Und jetzt also um MySpace. Es kommt einem ein wenig vor, wie das Leben, das einen Film nachspielt, der vom Leben abgeschrieben ist. Vor nicht mal einem Jahr konnte man Timberlake in „The Social Network“ erleben, seine Rolle war die des ganz frühen Facebook-Investors Sean Parker, eine der illustersten Personen des Dotcom-Business und der Musikindustrie gleichermaßen – wenn auch von dieser vorrangig als Feind betrachtet, war er doch Gründer der Ur-Musiktauschbörse Napster und somit der personifizierte Sündenfall, auf den man bequemerweise die fortwährende Krise der Musik- und später auch Filmindustrie pauschal abladen konnte. Von Timberlake selbst sagt man, er würde nur ungern Geld verlieren, 20 Dollar Miese beim Poker reichten schon, um ihm den Abend zu versauen. Diesmal könnte es für etliche Abende reichen.
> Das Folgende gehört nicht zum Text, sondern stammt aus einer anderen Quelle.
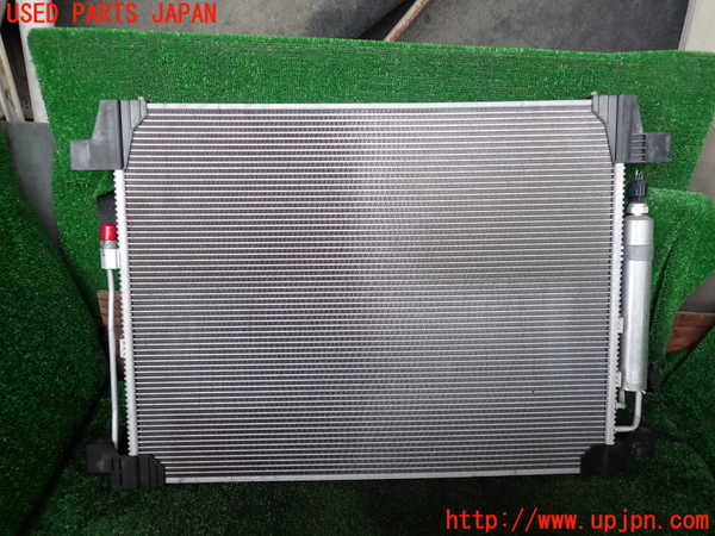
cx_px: 358
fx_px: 620
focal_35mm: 30
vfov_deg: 46.8
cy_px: 268
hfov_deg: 60.0
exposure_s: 1/80
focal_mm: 5.4
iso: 100
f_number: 2.3
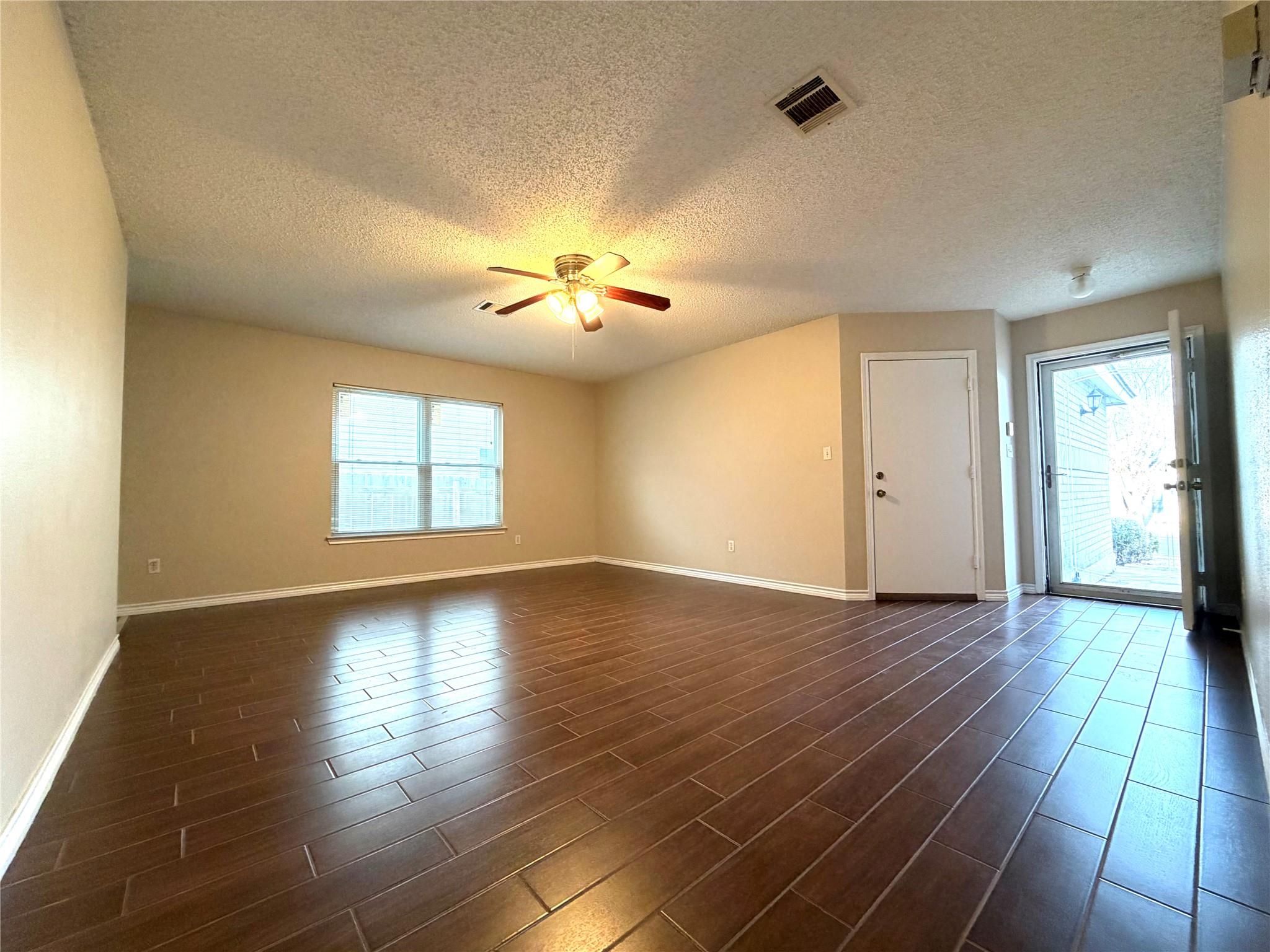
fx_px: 514
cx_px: 635
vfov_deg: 85.7
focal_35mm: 14
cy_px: 476
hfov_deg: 102.1
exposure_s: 1/60
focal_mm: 2.22
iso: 320
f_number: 2.2
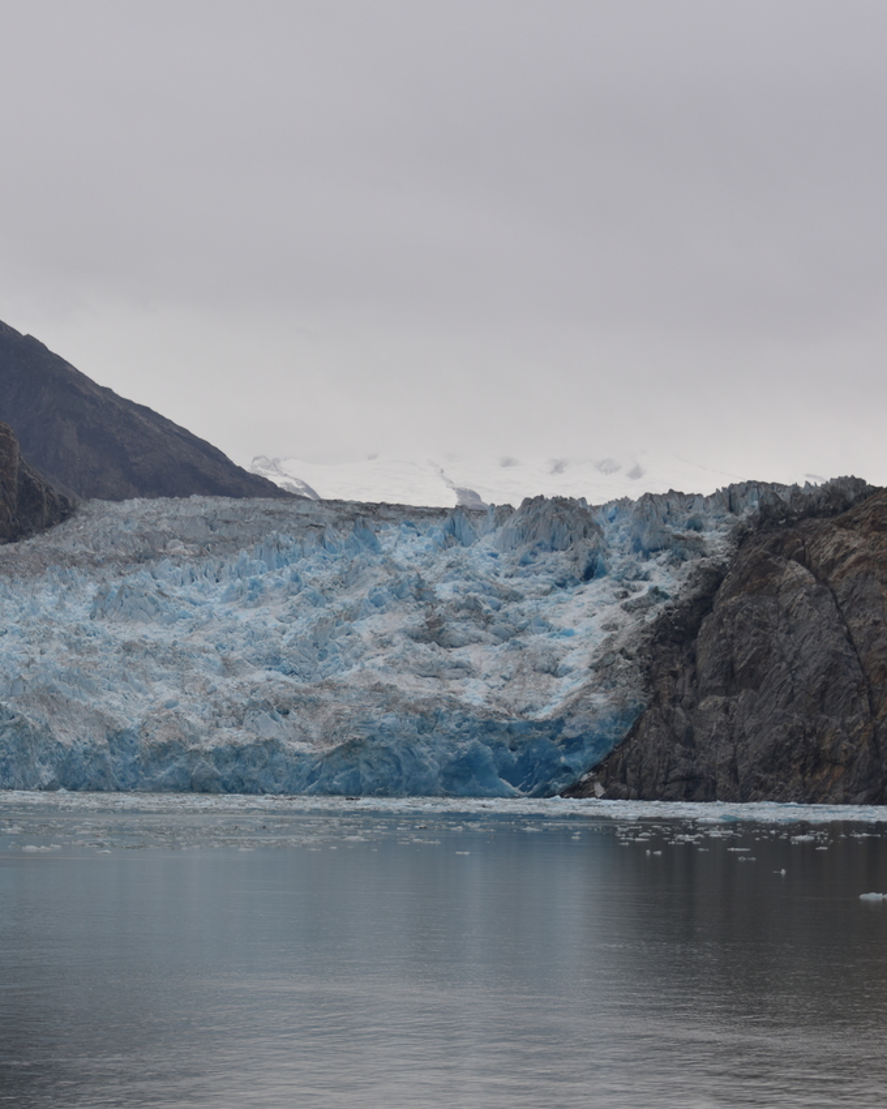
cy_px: 553
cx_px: 209
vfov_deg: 19.4
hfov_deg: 15.5
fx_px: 3249
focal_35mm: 99
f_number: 5
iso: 100
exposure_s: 1/160
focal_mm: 70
Wie viel von den 35 Millionen von Timberlakes Konto stammen, weiß man nicht, stemmen könnte er ganz sicher jeden beliebigen Anteil davon. Und ein Büro mit sechs Mitarbeitern wird es tatsächlich geben, in Beverly Hills, am MySpace-Stammsitz. Als „Ideenentwickler“ soll er fungieren, ob das nur die offizielle Bezeichnung für „Frühstücksdirektor mit Starappeal“ ist oder ob sich tatsächlich noch irgendwas reißen lässt, dass nicht als Investmentruine endet, wird sich zeigen. Immerhin hat MySpace ja immer noch das Potenzial seiner unerreicht vielen Bandprofile, auch wenn die gerade in den so wichtigen Imagefragen ebenfalls rapide abbauen. Im Moment ist Timberlake selbst jedenfalls nicht gerade das Musterbeispiel für MySpace-Marketing oder gar das neue Gesicht des Unternehmens. Eine knappe Woche nach Bekanntwerden des Deals gibt es immer noch nur vier Songs von ihm zu hören und keinen davon direkt zu kaufen. Der Seitenheader verweist auf die klassische Homepage, der letzte Blogeintrag stammt von 2009, das letzte Video von 2007. Und die Neuigkeiten werden von seinem Twitter-Team automatisch mitgespeist. (Twitter ist noch so eine Konkurrenz, mit der sich MySpace rumschlagen muss.) So bringt man seine eigene Firma sicher nicht auf Erfolgskurs. Aber wenn man eins aus der Popgeschichte gelernt hat, dann das: Man darf kein Comeback ausschließen.